De vraag of er al dan niet sprake is geweest van het voeren van een gemeenschappelijke huishouding met [V.] en [L.] dan wel onderhuur kan onbesproken blijven. [V.] en [L.] hebben geen contractuele aanspraken jegens Woonbedrijf. Het moge zo zijn dat zij tot het gezin van [huurder] hebben behoord, maar als de huurovereenkomst wordt ontbonden treft dat niet alleen de huurder maar ook zijn gezinsleden.

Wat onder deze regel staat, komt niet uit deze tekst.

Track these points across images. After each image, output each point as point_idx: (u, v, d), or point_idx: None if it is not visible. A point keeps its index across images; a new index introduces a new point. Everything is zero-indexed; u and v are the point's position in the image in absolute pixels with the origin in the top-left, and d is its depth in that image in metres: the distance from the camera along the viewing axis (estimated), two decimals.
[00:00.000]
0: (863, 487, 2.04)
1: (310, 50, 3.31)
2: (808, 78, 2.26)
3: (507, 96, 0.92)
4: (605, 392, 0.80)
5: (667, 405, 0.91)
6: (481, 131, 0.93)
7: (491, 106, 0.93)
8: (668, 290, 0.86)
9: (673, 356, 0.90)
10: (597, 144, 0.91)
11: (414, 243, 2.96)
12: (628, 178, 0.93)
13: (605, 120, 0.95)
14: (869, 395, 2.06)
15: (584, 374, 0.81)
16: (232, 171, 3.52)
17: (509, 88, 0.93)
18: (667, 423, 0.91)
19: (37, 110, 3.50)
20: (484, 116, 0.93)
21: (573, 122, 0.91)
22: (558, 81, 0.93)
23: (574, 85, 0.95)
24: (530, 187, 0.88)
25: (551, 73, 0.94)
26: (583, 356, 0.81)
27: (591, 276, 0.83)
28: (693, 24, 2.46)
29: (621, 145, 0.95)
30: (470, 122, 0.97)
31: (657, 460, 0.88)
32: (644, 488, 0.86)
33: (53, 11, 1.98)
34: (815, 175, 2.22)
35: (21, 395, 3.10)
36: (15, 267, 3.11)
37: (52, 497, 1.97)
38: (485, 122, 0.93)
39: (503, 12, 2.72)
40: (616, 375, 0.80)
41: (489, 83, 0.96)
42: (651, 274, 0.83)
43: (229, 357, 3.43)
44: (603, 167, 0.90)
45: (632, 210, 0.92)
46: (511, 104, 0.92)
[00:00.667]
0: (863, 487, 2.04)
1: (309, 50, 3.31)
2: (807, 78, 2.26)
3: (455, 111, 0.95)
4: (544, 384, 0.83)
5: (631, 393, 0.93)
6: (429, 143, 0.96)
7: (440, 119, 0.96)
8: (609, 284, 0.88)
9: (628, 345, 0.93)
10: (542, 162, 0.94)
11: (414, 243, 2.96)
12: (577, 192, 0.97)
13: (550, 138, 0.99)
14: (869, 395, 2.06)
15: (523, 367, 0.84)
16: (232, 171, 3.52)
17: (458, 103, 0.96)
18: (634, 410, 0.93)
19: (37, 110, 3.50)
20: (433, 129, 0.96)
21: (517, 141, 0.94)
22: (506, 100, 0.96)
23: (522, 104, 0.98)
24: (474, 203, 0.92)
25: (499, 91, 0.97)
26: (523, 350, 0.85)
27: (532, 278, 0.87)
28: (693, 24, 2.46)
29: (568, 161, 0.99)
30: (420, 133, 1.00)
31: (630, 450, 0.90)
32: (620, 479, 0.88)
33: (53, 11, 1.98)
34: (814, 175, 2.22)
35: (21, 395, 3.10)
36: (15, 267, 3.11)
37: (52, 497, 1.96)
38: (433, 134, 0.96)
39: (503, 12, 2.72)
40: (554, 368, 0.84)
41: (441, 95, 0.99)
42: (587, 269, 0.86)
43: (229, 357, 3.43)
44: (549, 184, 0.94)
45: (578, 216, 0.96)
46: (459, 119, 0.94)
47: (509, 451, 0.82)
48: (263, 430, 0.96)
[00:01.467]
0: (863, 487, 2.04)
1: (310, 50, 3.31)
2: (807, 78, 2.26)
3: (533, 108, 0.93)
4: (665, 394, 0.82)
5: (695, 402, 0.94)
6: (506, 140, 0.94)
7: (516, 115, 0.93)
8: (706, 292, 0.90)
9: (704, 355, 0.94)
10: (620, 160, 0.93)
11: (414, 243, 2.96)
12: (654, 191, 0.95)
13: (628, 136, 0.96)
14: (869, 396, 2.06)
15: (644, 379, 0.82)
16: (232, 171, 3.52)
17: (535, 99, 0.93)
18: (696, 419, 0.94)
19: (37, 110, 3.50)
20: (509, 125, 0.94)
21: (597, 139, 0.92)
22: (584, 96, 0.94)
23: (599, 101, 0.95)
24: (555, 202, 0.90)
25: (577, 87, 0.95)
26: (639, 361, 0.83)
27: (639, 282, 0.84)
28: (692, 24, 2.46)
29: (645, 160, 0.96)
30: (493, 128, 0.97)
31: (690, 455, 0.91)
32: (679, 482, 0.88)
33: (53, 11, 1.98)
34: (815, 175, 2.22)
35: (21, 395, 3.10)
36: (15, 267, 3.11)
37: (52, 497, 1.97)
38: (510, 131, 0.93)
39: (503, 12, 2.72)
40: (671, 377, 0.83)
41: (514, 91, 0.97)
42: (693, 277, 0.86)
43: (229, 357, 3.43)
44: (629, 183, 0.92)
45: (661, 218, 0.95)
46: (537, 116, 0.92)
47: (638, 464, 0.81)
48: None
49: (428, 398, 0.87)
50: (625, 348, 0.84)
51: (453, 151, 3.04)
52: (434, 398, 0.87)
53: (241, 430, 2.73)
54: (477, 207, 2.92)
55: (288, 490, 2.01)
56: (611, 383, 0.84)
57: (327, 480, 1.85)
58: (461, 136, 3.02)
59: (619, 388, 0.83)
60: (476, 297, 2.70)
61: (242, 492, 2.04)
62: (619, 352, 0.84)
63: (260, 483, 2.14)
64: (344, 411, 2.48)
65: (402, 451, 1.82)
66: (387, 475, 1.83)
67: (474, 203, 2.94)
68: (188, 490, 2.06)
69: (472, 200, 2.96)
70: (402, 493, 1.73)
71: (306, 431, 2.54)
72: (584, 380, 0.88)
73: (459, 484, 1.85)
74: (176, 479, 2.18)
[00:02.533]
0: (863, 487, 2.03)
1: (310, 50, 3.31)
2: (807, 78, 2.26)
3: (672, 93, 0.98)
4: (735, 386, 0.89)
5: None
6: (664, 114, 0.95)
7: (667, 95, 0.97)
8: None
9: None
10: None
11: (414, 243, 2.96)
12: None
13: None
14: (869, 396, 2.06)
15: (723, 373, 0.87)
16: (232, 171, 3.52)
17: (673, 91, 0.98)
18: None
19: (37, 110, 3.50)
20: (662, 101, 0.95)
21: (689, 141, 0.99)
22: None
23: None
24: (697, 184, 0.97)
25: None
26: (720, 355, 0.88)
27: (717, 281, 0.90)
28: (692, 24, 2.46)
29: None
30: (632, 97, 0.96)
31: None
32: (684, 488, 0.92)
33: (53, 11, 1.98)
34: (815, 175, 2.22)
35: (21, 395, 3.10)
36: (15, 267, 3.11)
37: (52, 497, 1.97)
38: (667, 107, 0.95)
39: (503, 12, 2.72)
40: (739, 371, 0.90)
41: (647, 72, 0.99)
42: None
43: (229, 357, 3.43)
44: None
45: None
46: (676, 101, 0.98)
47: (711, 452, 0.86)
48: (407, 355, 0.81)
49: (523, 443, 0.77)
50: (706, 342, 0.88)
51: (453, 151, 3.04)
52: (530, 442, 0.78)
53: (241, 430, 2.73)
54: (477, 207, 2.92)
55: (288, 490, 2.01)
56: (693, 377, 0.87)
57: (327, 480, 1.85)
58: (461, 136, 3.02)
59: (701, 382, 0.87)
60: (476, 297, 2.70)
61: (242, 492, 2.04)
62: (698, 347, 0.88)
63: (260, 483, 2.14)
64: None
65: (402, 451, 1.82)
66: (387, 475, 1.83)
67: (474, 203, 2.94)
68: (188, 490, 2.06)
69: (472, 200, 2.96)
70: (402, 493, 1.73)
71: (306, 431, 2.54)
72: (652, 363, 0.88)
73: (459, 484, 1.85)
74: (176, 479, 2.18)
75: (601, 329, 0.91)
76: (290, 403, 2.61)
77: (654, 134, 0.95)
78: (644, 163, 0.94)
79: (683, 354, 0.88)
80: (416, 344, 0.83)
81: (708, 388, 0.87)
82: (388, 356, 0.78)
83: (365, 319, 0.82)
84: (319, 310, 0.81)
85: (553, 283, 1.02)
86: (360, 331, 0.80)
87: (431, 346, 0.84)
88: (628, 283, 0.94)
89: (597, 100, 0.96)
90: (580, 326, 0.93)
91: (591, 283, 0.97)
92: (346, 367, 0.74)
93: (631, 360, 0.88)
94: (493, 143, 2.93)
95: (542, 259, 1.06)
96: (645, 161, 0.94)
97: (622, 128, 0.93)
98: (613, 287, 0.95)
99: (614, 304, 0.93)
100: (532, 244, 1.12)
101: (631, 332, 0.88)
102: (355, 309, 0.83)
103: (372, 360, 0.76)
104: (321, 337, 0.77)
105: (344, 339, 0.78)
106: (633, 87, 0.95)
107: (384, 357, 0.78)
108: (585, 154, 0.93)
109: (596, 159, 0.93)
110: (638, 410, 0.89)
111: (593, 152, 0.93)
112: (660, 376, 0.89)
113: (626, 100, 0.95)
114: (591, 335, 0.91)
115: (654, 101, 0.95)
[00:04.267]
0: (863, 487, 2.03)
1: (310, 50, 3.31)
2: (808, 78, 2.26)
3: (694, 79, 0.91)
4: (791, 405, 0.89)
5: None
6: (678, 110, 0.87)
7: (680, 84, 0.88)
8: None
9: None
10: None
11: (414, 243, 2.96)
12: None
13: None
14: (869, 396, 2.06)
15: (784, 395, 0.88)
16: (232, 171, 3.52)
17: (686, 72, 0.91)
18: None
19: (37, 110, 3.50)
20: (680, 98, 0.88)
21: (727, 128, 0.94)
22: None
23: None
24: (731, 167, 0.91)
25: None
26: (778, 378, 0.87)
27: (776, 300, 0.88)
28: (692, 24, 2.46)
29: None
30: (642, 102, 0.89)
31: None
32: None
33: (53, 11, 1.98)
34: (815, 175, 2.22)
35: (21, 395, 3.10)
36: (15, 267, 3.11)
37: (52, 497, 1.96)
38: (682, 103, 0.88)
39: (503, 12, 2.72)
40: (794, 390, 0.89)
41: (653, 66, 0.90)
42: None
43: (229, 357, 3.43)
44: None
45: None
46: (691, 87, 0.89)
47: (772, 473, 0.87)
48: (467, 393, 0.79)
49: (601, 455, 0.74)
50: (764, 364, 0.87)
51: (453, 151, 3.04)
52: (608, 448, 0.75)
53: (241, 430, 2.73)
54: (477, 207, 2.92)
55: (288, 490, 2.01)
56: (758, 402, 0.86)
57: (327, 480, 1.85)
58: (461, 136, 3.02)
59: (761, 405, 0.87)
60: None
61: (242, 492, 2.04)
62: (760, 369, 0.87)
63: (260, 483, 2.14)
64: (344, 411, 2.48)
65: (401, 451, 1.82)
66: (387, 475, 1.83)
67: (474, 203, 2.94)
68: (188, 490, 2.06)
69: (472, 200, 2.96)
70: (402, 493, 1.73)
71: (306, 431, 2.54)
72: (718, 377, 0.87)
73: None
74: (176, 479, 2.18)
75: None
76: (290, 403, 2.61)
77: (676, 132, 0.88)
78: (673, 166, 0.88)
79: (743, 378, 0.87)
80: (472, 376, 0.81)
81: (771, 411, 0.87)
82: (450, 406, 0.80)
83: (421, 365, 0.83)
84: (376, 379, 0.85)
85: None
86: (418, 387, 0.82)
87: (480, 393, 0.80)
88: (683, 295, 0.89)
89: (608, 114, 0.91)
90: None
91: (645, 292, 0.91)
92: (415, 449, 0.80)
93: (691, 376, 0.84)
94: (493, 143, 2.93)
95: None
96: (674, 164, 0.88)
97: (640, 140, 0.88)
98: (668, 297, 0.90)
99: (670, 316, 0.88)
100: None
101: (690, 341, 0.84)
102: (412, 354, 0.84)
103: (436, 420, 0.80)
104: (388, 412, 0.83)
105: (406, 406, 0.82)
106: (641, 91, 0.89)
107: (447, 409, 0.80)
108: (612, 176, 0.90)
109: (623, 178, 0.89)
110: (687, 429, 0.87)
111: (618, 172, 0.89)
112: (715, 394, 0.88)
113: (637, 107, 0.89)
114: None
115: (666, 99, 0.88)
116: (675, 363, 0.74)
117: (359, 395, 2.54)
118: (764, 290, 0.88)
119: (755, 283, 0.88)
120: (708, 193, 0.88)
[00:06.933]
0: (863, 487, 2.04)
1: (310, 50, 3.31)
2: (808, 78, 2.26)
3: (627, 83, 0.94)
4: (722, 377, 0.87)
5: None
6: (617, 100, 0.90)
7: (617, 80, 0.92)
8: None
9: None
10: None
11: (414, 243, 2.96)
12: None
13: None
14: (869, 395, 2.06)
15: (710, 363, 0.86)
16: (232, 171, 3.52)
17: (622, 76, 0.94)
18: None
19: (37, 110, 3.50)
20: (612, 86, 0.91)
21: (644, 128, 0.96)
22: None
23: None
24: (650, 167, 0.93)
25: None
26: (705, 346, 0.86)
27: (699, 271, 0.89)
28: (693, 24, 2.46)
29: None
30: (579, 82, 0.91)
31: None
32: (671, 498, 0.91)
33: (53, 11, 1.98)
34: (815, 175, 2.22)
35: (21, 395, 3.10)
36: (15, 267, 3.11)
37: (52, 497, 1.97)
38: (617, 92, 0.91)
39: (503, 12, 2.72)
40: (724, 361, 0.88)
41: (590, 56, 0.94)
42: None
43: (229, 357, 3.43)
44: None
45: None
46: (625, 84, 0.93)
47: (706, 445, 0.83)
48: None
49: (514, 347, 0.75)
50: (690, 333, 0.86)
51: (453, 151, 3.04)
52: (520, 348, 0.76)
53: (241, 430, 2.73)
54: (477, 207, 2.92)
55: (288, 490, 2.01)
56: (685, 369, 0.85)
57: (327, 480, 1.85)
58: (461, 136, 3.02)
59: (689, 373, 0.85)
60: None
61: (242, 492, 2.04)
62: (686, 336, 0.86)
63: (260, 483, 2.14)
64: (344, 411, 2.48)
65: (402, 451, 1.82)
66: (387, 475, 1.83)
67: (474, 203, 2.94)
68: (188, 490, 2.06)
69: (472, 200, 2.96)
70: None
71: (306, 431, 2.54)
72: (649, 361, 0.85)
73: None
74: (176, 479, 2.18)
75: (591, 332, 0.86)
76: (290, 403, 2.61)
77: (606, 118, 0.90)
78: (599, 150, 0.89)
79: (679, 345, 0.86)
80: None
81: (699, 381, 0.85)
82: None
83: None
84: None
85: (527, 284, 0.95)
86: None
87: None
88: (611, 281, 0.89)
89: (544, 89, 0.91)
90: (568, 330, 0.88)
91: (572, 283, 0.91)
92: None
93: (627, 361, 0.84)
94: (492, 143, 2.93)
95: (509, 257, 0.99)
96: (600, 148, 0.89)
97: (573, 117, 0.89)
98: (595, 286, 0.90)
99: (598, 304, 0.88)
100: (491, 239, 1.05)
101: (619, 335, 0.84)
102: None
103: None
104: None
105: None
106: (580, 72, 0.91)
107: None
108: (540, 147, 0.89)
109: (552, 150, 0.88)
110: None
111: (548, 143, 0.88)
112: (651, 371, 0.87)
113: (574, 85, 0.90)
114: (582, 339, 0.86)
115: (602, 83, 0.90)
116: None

Het bewijsaanbod van [huurder] is niet relevant meer, zodat daaraan voorbij wordt gegaan.
4.6.
Er zijn geen redenen aangevoerd om af te wijken van de gebruikelijke ontruimingstermijn van veertien dagen na betekening van het vonnis.
4.7.
[huurder] , [medehuurster] , [V.] en [L.] worden als de in het ongelijk gestelde partij veroordeeld in de kosten van de procedure. De gevorderde veroordeling in de nakosten is in deze procedure toewijsbaar voor zover deze kosten op dit moment kunnen worden begroot. De nakosten zullen worden toegewezen zoals in de beslissing is vermeld.

5.De beslissing

De kantonrechter:
5.2.
ontbindt de tussen Woonbedrijf en [huurder] gesloten huurovereenkomst betreffende het gehuurde gelegen aan [adres] te [woonplaats] ;
5.2.
veroordeelt [huurder] om het gehuurde binnen veertien dagen na betekening van dit vonnis met alle zich daarin bevindende personen en goederen te ontruimen en te verlaten en met afgifte der sleutels ter vrije en algehele beschikking van Woonbedrijf te stellen;
5.3.
veroordeelt [huurder] , [medehuurster] , [V.] en [L.] hoofdelijk, in die zin dat indien de één betaalt, de anderen zullen zijn bevrijd, in de kosten van de procedure, aan de zijde van Woonbedrijf tot vandaag vastgesteld op € 202,22 aan explootkosten, € 117,00 aan griffierecht en € 300,00 als bijdrage in het salaris van de gemachtigde (niet met btw belast);
5.4.
veroordeelt [huurder] , [medehuurster] , [V.] en [L.] hoofdelijk, in die zin dat indien de één betaalt, de anderen zullen zijn bevrijd, in de kosten die na dit vonnis ontstaan, begroot op € 100,00 als bijdrage in het salaris van de gemachtigde (niet met btw belast), en te vermeerderen, onder de voorwaarde dat [huurder] , [medehuurster] , [V.] en [L.] niet binnen veertien dagen na aanschrijving aan het vonnis heeft voldaan en vervolgens plaatsgevonden, met de explootkosten van de betekening van het vonnis en met de wettelijke rente over de nakosten vanaf veertien dagen nadat [huurder] , [medehuurster] , [V.] en [L.] schriftelijk tot betaling van deze kosten zijn aangemaand tot de dag der voldoening.
5.5.
verklaart dit vonnis uitvoerbaar bij voorraad;
5.6.
wijst af hetgeen meer of anders is gevorderd.
Dit vonnis is gewezen door mr. G.J. Roeterdink, kantonrechter en in het openbaar uitgesproken op 1 februari 2018.